Work instruction: Copy out the listing below exactly, please, and skip any pictures.

- - - - - - -

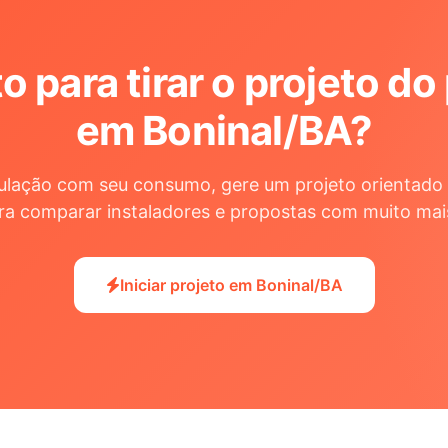
o para tirar o projeto do
em Boninal/BA
?
ulação com seu consumo, gere um projeto orientado 
ra comparar instaladores e propostas com muito mai
Iniciar projeto em Boninal/BA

- - - - - - -

Exercise result:
o para tirar o projeto do
em Boninal/BA
?
ulação com seu consumo, gere um projeto orientado 
ra comparar instaladores e propostas com muito mai
Iniciar projeto em Boninal/BA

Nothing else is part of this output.